> [ABOUT THIS EXERCISE]
Whenever a line carries the word "lines", pull it out of the entries.

> [SOURCE MATERIAL]
-=-=-
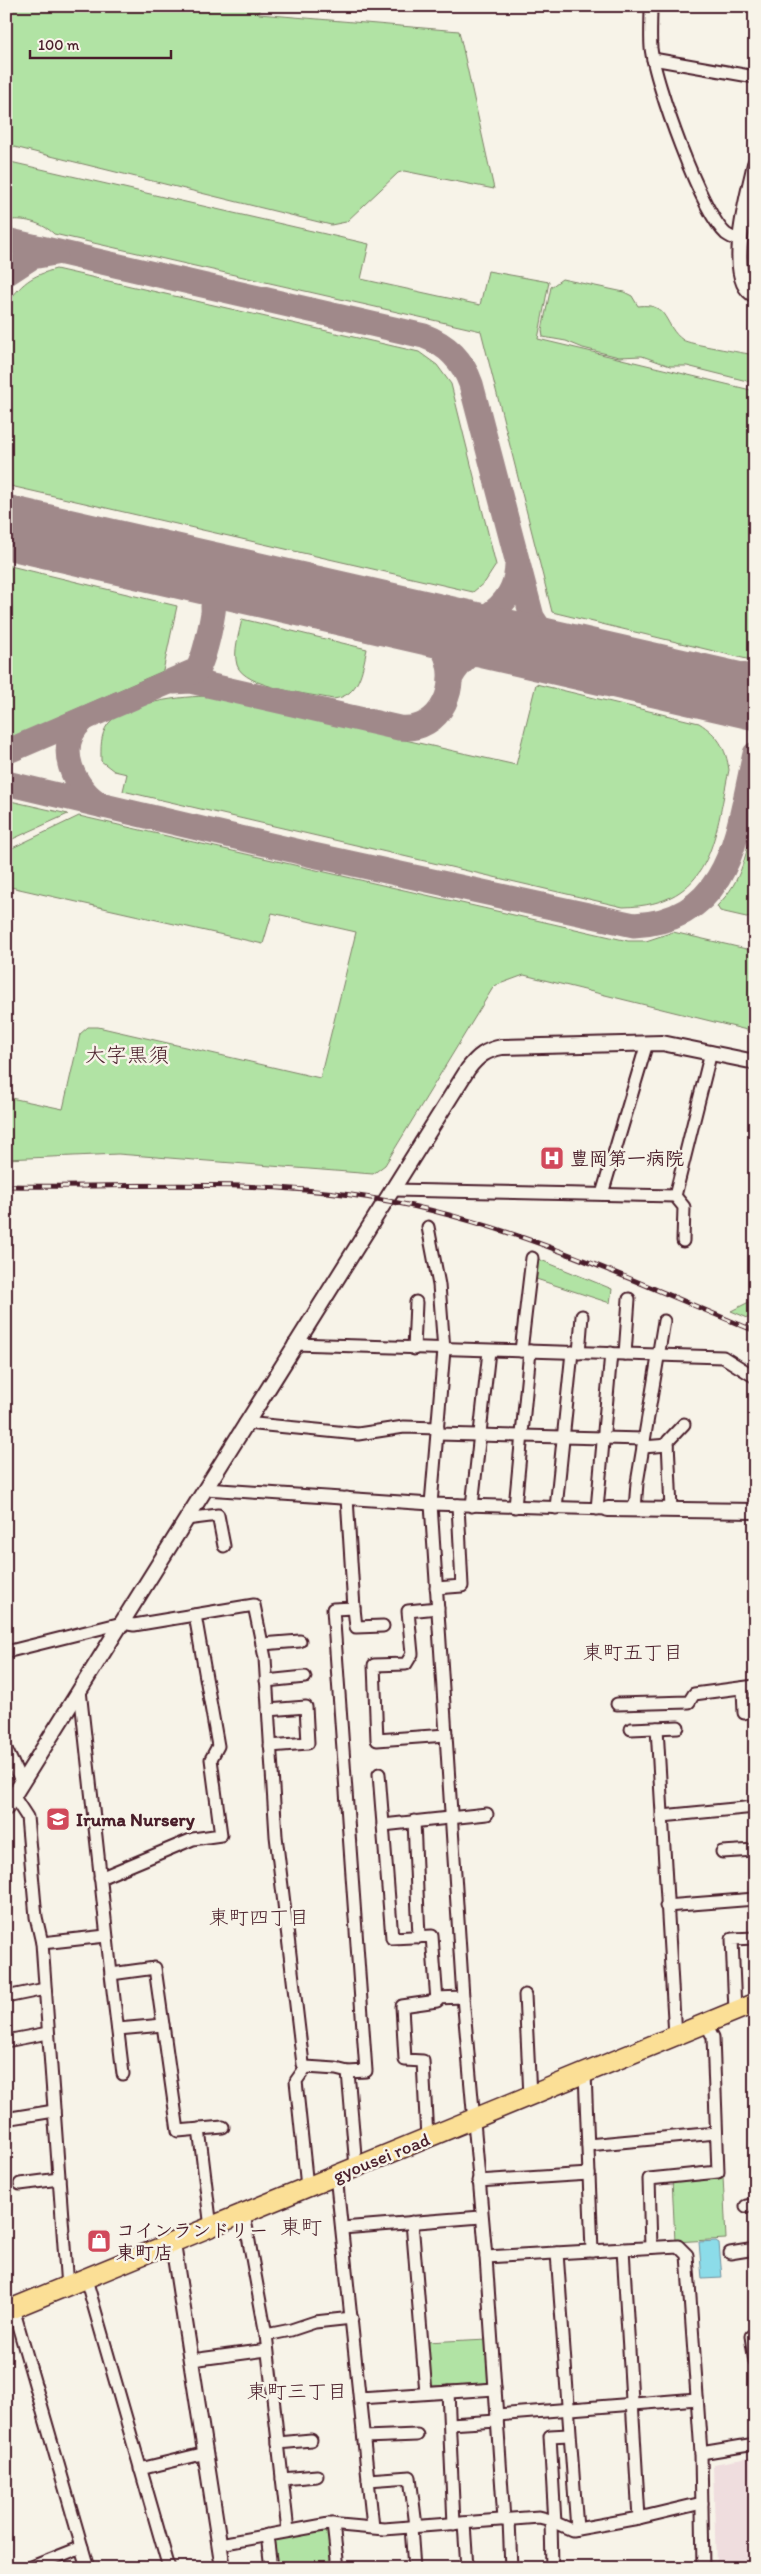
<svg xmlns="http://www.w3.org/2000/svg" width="761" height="2574" font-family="Itim,'Klee One',sans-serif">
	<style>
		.built { fill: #efddde }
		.green { fill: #b1e3a4; stroke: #7e8168 }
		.water { fill: #8cdce9; stroke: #72909d }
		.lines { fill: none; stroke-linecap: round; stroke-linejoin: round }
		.taxiway { stroke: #a0898a; stroke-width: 25 }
		.runway { stroke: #a0898a; stroke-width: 64 }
		.minor-casing { stroke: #4a1f2b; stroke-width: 15 }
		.tertiary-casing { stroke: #4a1f2b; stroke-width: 18 }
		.trunk-casing { stroke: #4a1f2b; stroke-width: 22 }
		.minor { stroke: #f7f3e8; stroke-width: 11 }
		.tertiary { stroke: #f7f3e8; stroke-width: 14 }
		.trunk { stroke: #fbdf96; stroke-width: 19 }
		.rail-casing { stroke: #4a1f2b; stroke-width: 5 }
		.rail { stroke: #f7f3e8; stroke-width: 3; stroke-dasharray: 9; stroke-linecap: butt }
		.labels { text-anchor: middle; stroke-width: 5; stroke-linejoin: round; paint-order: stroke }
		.poi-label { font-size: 19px; font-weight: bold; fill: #4a1f2b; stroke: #f7f3e8; text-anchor: start }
		.street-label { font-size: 19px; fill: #4a1f2b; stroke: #f7f3e8 }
		.neighbourhood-label { font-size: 20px; fill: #4a1f2b; stroke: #f7f3e8 }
		.quarter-label { font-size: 21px; fill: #4a1f2b; stroke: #f7f3e8 }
	</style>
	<rect width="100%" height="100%" fill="#f7f3e8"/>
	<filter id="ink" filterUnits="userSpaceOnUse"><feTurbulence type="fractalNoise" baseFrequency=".02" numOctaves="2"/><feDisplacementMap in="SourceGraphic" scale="10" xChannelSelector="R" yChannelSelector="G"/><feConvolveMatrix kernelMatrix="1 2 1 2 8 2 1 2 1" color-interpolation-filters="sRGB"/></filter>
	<g filter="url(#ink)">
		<path class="built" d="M 755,2457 L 755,2568 L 716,2568 L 713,2464 Z"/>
		<g class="green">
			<path d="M 6,6 L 259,6 L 259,14 L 459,31 L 494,189 L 404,171 L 398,173 L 346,222 L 331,225 L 6,145 Z"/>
			<path d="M 6,161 L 369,244 L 361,279 L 480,305 L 488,271 L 549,282 L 538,339 L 755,391 L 755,661 L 552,612 L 481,331 L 54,234 C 43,223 22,217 6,221 Z"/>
			<path d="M 56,269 L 419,352 L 437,365 L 451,384 L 496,565 L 485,582 L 473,592 L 6,485 L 6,306 C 21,283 31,276 56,269 Z"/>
			<path d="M 562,279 L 624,292 L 632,296 L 638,306 C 670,302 663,326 683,340 C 688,344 744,353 755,355 L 755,383 L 687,366 L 670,366 L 642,356 L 619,357 L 583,348 L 566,341 L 543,337 L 542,330 L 551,287 Z"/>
			<path d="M 6,565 L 177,606 L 163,671 L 6,740 Z"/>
			<path d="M 242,619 L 367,649 C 362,670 360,696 333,699 C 311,694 244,688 237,665 C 233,651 239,634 242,619 Z"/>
			<path d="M 536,684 L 699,723 C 718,735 726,748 729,770 C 714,840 713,905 623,907 L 123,791 L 127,774 L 114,771 L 101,761 C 101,748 100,735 108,724 C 125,702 184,696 210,696 L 516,765 Z"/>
			<path d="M 6,800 L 68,814 L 6,842 Z"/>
			<path d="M 79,816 L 628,941 L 646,941 L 673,932 L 755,951 L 755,1032 L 524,975 L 494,986 L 385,1165 L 373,1174 L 118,1154 L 6,1159 L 6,1097 L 63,1109 L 80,1034 L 88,1027 L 98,1027 L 320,1078 L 356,932 L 272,913 L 263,944 L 6,886 L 6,851 Z"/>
			<path d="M 755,816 L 755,919 L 720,911 L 717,906 C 744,879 746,852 755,816 Z"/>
			<path d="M 531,1256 L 612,1289 L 610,1303 L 530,1277 Z"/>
			<path d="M 755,1299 L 755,1321 L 731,1311 Z"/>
			<path d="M 723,2176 L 726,2239 L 675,2242 L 672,2179 Z"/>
			<path d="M 488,2339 L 490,2379 L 487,2383 L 433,2386 L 429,2383 L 426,2342 Z"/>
			<path d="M 327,2527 L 331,2530 L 335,2568 L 276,2568 L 272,2541 L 275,2537 Z"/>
		</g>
		<path class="water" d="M 716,2241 L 719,2243 L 722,2278 L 702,2279 L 699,2242 Z"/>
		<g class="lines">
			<g class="taxiway">
				<path d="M 6,240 L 424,336 C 448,345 463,361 471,384 L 532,617 L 547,640 L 569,655"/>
				<path d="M 6,274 L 32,257 L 55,253"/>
				<path d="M 213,607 C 219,591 230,583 246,582"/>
				<path d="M 454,629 C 487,621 516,602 517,565"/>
				<path d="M 450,679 C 462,656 482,646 507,641"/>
				<path d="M 174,682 L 190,681 L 399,728 C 442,733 462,683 443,649 C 436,635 423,627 409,619"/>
				<path d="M 83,720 C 53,745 73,790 103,806"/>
				<path d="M 6,752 L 197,670 C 205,657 216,608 214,593 C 212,584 206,577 198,571"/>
				<path d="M 6,783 L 313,855 L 634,925 C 733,920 737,830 755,754"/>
			</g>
			<path class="runway" d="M 6,527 L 755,698"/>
			<g class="minor-casing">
				<g id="minor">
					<path d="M 651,6 C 651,20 650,35 651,48 C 655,83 701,212 726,234 C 730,237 735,239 740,241"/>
					<path d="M 653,59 L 755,77"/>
					<path d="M 394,1190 L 675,1196 L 684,1207 L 683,1241"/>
					<path d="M 602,1194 L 647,1043"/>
					<path d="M 675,1196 L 711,1052"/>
					<path d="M 428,1227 L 439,1285 L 444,1350 L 431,1504 L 463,1997 L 486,2257 L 504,2520"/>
					<path d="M 294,1344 L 723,1357 L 755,1377"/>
					<path d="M 414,1349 L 416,1302"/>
					<path d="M 521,1351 L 532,1258"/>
					<path d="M 579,1353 L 582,1316"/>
					<path d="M 625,1354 L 629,1299"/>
					<path d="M 245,1423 L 358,1434 L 404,1427 L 438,1428"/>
					<path d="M 438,1434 L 644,1439"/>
					<path d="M 643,1447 L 668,1445"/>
					<path d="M 205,1489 L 431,1504 L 608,1509"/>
					<path d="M 347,1498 L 354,1608"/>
					<path d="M 472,1506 L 489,1351"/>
					<path d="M 515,1507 L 530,1351"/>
					<path d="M 556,1508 L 572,1352"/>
					<path d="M 597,1509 L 611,1353"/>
					<path d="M 635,1509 L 637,1483 L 664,1321"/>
					<path d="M 671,1510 L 668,1441 L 684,1424"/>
					<path d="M 186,1519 L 218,1515 L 224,1546"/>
					<path d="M 436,1588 L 462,1586 L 458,1505"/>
					<path d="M 438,1608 L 408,1611 L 412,1654 L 406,1664 L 374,1665 L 377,1740 L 446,1735"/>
					<path d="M 262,1644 L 300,1641"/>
					<path d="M 6,1652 L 122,1623 L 134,1625 L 254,1605 L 265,1658 L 276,1836 L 303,2064 L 306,2067 L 336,2069 L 348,2072 L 356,2167"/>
					<path d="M 266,1681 L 305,1677"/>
					<path d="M 743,1688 L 744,1713"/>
					<path d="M 80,1690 L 111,1974 L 155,1968 L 178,2131 L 223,2127"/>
					<path d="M 617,1704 L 689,1702 L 694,1694 L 755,1686"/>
					<path d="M 268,1710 L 306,1707 L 308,1743 L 270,1746"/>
					<path d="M 657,1728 L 675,2036"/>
					<path d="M 631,1729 L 678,1727"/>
					<path d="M 6,1749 L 22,1783"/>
					<path d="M 379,1774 L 392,1938 L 432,1936 L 437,2001 L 402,2006 L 405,2060 L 423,2061 L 427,2138"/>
					<path d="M 14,1797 L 27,1817 L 36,1917 L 42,1943 L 67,2287"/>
					<path d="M 662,1816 L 755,1807"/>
					<path d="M 414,1821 L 419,1937"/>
					<path d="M 383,1825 L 487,1814"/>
					<path d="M 722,1852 L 755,1850"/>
					<path d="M 100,1878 L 193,1839 L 221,1835 L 211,1759 L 218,1746 L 195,1615"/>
					<path d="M 666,1906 L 755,1899"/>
					<path d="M 42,1943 L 106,1936"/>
					<path d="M 111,1974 L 123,2074"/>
					<path d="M 525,1995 L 530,2096"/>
					<path d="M 6,1997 L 45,1989"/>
					<path d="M 436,1998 L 463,1997"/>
					<path d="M 735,2011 L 732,1939 L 755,1938"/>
					<path d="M 118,2029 L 163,2025"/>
					<path d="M 6,2041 L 48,2033"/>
					<path d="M 306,2067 L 296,2081 L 307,2187"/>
					<path d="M 348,2072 L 366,2071 L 333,1609 L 354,1608 L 356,1627 L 383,1626"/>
					<path d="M 585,2073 L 592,2251"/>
					<path d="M 11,2118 L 54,2111"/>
					<path d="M 199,2129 L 211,2228"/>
					<path d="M 588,2145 L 716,2133"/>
					<path d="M 336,2175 L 373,2527"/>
					<path d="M 478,2181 L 589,2174"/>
					<path d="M 20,2184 L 59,2179"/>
					<path d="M 746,2206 L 755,2204"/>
					<path d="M 244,2214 L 266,2335 L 288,2531"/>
					<path d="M 412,2222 L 426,2393"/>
					<path d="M 342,2228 L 481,2217"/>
					<path d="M 651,2247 L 649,2179 L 718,2172 L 713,2037 L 706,2024"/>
					<path d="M 623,2249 L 639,2518"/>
					<path d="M 557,2253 L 577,2529"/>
					<path d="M 730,2253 L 755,2249"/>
					<path d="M 486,2257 L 678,2246 L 687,2255 L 701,2453 L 703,2568"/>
					<path d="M 86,2279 L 169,2568"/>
					<path d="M 13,2308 L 88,2568"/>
					<path d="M 266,2335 L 291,2330 L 315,2322 L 352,2318"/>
					<path d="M 755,2336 L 751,2336 L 755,2362"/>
					<path d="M 192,2360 L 267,2350"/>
					<path d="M 448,2392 L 454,2524"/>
					<path d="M 360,2398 L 495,2389"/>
					<path d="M 497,2415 L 697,2399"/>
					<path d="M 450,2424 L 497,2421"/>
					<path d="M 364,2437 L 417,2435"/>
					<path d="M 278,2443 L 311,2440"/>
					<path d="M 701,2453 L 755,2444"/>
					<path d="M 140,2469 L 206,2453"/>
					<path d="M 282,2479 L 317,2476"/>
					<path d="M 368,2480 L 410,2477 L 416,2526"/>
					<path d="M 509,2520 L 511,2568"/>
					<path d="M 551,2520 L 552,2568"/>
					<path d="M 464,2523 L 467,2568"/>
					<path d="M 555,2523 L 550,2436 L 569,2435"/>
					<path d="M 333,2524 L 338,2568"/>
					<path d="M 411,2527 L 414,2568"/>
					<path d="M 267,2535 L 271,2568"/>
					<path d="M 220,2544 L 329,2524 L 384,2529 L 539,2517 L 547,2519 L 572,2530 L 639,2518 L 702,2503"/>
					<path d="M 29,2568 L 82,2547"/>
				</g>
			</g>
			<g class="tertiary-casing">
				<g id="tertiary">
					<path d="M 755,164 C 749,191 723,281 755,295"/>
					<path d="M 608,1509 L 755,1511"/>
					<path d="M 6,1808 L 468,1069 C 478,1056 486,1050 502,1047 L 662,1043 L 755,1062"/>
					<path d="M 173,2244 L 223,2568"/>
				</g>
			</g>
			<g class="trunk-casing">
				<path id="trunk" d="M 6,2311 L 755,2003"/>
			</g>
			<use href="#minor" class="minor"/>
			<use href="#tertiary" class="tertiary"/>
			<use href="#trunk" class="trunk"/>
			<g class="rail-casing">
				<path id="rail" d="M 6,1186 C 121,1188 237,1179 351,1195 C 493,1214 624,1277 755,1331"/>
			</g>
			<use href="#rail" class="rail"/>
		</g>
	</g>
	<defs>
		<g id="hospital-square" transform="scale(1.25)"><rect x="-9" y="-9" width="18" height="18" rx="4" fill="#d1495b" stroke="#f7f3e8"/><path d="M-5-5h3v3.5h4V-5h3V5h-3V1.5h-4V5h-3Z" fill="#fff"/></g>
		<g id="school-square" transform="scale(1.25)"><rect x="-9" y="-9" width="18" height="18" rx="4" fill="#d1495b" stroke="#f7f3e8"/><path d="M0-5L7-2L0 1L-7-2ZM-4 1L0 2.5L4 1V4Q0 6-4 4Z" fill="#fff"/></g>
		<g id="shop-square" transform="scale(1.25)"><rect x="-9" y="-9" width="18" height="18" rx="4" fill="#d1495b" stroke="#f7f3e8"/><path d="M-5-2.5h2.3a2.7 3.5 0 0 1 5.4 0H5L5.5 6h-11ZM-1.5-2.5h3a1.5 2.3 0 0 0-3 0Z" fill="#fff"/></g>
	</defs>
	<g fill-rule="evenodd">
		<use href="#hospital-square" x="552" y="1158"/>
		<use href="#school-square" x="58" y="1819"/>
		<use href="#shop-square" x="99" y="2241"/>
	</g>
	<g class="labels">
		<g class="poi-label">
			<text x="570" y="1165">豊岡第一病院</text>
			<text x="76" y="1826">Iruma Nursery</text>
			<text x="116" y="2237">コインランドリー<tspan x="116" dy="22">東町店</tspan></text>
		</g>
		<g class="street-label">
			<text transform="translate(381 2157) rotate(-22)" y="7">gyousei road</text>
		</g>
		<g class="neighbourhood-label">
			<text x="633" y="1659">東町五丁目</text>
			<text x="259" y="1924">東町四丁目</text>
			<text x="297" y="2398">東町三丁目</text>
		</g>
		<g class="quarter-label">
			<text x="127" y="1062">大字黒須</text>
			<text x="301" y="2234">東町</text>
		</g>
	</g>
	<rect width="761" height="2574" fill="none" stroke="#f7f3e8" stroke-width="25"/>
	<rect x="12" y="12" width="736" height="2549" fill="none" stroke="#4a1f2b" stroke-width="2" filter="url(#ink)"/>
	<path d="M30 50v8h141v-8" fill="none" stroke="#4a1f2b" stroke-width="2.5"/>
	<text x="38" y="50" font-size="15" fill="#4a1f2b" stroke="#f7f3e8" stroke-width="4" paint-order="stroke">100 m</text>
</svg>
-=-=-
> [FINISHED TASK]
		.lines { fill: none; stroke-linecap: round; stroke-linejoin: round }
		<g class="lines">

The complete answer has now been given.